» **Page**
--- start ---

Workshop

History and Climate Change: Africa, Indigenous & Latin America, South Asia

This workshop aims to bring together climate scientists, historians and other scholars interested in past climate change and its impacts on human societies. Climate change affects all aspects of life and human endeavors – understanding its social, cultural, political and economic implications is essential for successfully preparing for its impacts. From a historical perspective, understanding both how the climate has changed in the past and the different ways communities responded to those changes – whether it intensified or mitigated inequalities, for example – deepens our understanding of the past, which in turn gives us vital insights into the future. But revealing these insights requires building collaborations across multiple fields and ultimately a sincere investment in interdisciplinary scholarship.

--- end ---

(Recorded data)
--- start ---

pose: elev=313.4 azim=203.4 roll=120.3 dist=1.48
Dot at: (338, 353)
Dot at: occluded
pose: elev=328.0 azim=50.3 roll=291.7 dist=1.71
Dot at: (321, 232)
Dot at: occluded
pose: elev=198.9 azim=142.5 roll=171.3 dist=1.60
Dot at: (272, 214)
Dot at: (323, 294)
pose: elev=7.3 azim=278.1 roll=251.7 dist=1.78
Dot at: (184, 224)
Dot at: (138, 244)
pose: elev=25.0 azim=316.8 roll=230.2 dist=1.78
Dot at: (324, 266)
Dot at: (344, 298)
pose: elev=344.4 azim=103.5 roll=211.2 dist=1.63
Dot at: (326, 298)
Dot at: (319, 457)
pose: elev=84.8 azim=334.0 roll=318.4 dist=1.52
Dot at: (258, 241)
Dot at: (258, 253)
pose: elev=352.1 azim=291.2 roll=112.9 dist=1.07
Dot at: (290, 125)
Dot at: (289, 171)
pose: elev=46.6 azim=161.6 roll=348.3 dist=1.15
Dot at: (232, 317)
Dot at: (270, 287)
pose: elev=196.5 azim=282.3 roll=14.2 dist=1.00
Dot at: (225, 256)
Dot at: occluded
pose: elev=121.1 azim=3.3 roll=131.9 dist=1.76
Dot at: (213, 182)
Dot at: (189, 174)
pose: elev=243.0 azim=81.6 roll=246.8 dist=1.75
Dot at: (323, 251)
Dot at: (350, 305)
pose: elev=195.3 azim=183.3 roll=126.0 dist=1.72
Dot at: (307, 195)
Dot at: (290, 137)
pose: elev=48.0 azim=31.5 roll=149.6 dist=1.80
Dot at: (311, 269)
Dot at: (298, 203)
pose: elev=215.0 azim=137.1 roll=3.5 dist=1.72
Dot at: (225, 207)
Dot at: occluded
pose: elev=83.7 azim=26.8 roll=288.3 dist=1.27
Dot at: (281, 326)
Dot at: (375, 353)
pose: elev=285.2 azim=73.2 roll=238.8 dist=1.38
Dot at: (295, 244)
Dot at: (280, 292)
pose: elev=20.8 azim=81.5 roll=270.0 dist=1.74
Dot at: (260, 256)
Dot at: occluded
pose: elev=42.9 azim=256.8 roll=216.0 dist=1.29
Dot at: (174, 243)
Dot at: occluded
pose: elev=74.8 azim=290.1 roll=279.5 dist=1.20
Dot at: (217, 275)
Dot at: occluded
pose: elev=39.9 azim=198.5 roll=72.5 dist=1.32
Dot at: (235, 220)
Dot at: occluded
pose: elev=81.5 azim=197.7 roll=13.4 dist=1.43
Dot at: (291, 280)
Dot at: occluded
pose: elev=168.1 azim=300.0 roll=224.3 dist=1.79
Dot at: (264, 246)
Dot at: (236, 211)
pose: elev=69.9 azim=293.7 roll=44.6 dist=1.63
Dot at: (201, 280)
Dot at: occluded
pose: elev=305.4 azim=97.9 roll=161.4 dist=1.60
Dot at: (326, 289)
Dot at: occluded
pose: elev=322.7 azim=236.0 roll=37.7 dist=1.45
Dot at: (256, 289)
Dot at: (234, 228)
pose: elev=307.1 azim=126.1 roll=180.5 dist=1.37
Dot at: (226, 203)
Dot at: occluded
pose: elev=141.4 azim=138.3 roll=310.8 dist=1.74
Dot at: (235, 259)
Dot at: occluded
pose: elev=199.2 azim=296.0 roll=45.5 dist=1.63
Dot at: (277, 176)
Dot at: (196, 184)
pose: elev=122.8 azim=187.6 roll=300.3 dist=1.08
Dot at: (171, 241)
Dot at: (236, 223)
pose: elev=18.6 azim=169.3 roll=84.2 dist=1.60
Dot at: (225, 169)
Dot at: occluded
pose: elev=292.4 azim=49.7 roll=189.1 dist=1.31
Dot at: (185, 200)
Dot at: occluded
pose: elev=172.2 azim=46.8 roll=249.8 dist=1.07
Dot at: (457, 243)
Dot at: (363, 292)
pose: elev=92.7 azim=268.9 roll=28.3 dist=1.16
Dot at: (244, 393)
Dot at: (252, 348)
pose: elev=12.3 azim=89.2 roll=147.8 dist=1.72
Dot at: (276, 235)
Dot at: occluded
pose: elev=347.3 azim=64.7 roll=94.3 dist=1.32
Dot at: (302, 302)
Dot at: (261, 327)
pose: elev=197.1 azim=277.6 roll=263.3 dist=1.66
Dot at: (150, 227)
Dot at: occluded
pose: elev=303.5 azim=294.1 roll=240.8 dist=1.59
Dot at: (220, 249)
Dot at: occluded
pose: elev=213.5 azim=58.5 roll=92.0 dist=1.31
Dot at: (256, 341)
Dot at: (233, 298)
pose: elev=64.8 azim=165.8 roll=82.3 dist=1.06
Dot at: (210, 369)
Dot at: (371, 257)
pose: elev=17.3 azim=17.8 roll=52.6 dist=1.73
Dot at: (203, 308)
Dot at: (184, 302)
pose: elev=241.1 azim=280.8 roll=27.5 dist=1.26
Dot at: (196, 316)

--- end ---

» **Required work**
1. According to the workshop description, whom does the workshop aim to bring together?
2. Swap "interdisciplinary" for "cross-disciplinary" in the workshop description between "History and Climate" and "in interdisciplinary scholarship.", inclusive, and write out that passage.
3. Resume the workshop description from where it stops.

» **Answers to the tasks**
1. Climate scientists, historians and other scholars interested in past climate change and its impacts on human societies.

2.
History and Climate Change: Africa, Indigenous & Latin America, South Asia

This workshop aims to bring together climate scientists, historians and other scholars interested in past climate change and its impacts on human societies. Climate change affects all aspects of life and human endeavors – understanding its social, cultural, political and economic implications is essential for successfully preparing for its impacts. From a historical perspective, understanding both how the climate has changed in the past and the different ways communities responded to those changes – whether it intensified or mitigated inequalities, for example – deepens our understanding of the past, which in turn gives us vital insights into the future. But revealing these insights requires building collaborations across multiple fields and ultimately a sincere investment in cross-disciplinary scholarship.

3.
Historians and climate scientists have increasingly begun collaborating to better understand both how historical evidence can improve our knowledge of past climate change and how high-resolution (seasonal to annual) paleoclimate data can inform our understanding of the role that climate has played in human history. Despite important progress toward these outcomes, it remains critical to better understand the data each field produces and to more effectively articulate how climate scientists and historians can work together to ask and answer questions that expand our knowledge of past climate and human history.

Collaborative work and other attempts to foster dialog between the fields has focused primarily on Europe and North America, and, to a lesser extent on East Asia. These focus areas are largely a function of their comparatively extensive data availability. From a paleoclimatology perspective, the existence of high-resolution climate proxies and the observational data necessary to calibrate them are often focused in the mid-tohigh latitudes of the Northern Hemisphere. Easily datable historical evidence tends to come from written archives and for a range of reasons those are also more readily available in these focus areas. Both climate scientists and historians, therefore, have to look beyond our traditional foci in order to reconstruct the deeper past in many parts of Africa, South Asia, Latin America and the Indigenous Americas. In doing so, it is critical to recognize the importance of indigenous forms of knowing and knowledge production.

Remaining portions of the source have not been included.